Ken Alper, director of Revenue’s Tax Division, said the 1002 area of ANWR is the most promising unexplored area in Alaska, with large amounts of estimated resources in a relatively small area.

However, he said, the resource is highly speculative - an undiscovered, technically recoverable resource - with proven reserves in ANWR zero.

Alper said roughly 75 percent of the oil is presumed to be on federal land, 15 percent on state land offshore and 10 percent on Native corporation land.

Estimated revenues to the state from ANWR development were based on a premise of exploration allowed in 2016 and first production in 2026, with 50 years of production lasting through 2075, he said, noting that the analysis was requested by the Resource Committee co-chairs and is well outside of normal estimates done by the department.

Alper said Revenue used USGS estimates, with a mean of 10.36 billion barrels, a 95 percent probability of 5.72 billion barrels and a 5 percent probability of 15.96 billion barrels.

10 years to production

If permission to explore were granted in 2016, leases issued 2017-19 and first exploration in 2019, Revenue estimated a first field would be found and begin development in 2022, with first production in 2026 and one new field coming online every two years to a total of 25 fields, with production from the last beginning in 2074.

Revenue also assumed fields were developed from largest to smallest.
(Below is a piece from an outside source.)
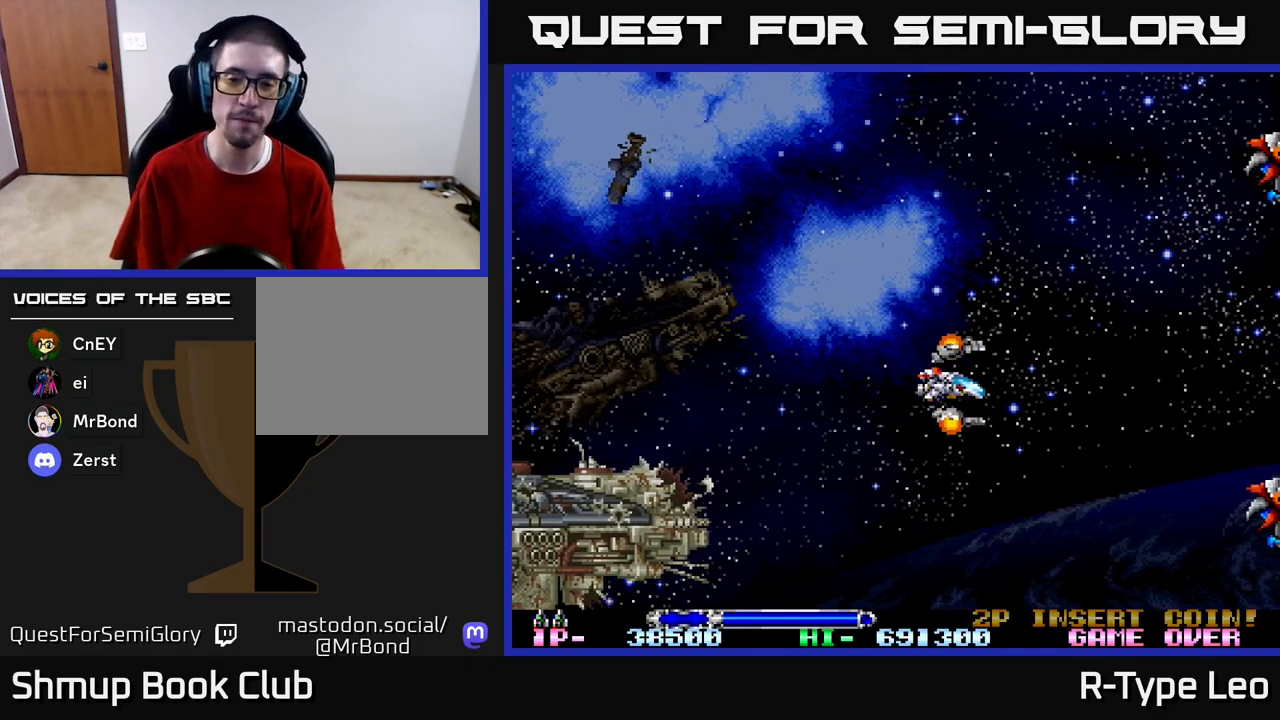
{"buttons": ["R2", "DPAD_DOWN"], "left_stick": "center", "right_stick": "center", "events": [[350, "DPAD_DOWN", "down"], [383, "R2", "down"]]}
The base case includes one field producing in the 1-2 billion barrel range; the high case assumes two fields in that range. For the low case, the largest fields, two, are in the 500 million to 1 billion barrel range, and the smallest in the 32 million to 64 million barrel range - none in that size would be produced in the base or high cases.

Alper said Revenue’s model assumed a $110 per barrel oil price, which is a 2015 estimated based on the Revenue Sources Book’s projection of $134.39 per barrel in 2024. Constant 2015 dollars were used throughout.

He said natural gas was not included in the estimate, which they had three days to generate, but he said that should the Alaska LNG project move forward, known reserves of natural gas would tapped out and there would be room in the line in 2045-50.

Estimated costs, net revenues

Costs were estimated at $500 million a year for exploration beginning in 2019, and at $250 million a year after 10 years.

Capital costs for development were estimated at $10 per barrel with an eight-year development timeline for each field; maintenance capital was estimated at $5 per produced barrel each year; and the operating cost estimate was $20 per produced barrel each year.

Royalty was estimated at 12.5 percent, regardless of land ownership, and the assumption in the model was that the state would receive 90 percent of federal royalties per current law, with the caveat that the expectation is that would likely change before development was allowed.

The high case estimated production from 2016-2075 of 9.7 billion barrels, with net revenue to the state of $210 billion; for the base case, 7.1 billion barrels produced with net revenue to the state of $150.9 billion; and for the low case, 4.5 billion barrels produced with $94.8 billion net revenue to the state.

All barrels and net revenues are for a 50-year period, to 2075.

Other benefits

In summarizing benefits Alper said natural gas from ANWR could provide additional billions to the state in revenue as well as extending the life of the Alaska LNG project. Peak industry investment spending for the base case is estimated at almost $7 billion a year.

Crude oil volumes from ANWR could potentially add decades to North Slope oil production and to the life of the trans-Alaska oil pipeline, while providing property tax revenues to the North Slope Borough.

This view is based on successful exploration; no ANWR production is currently included in the department’s official forecasts.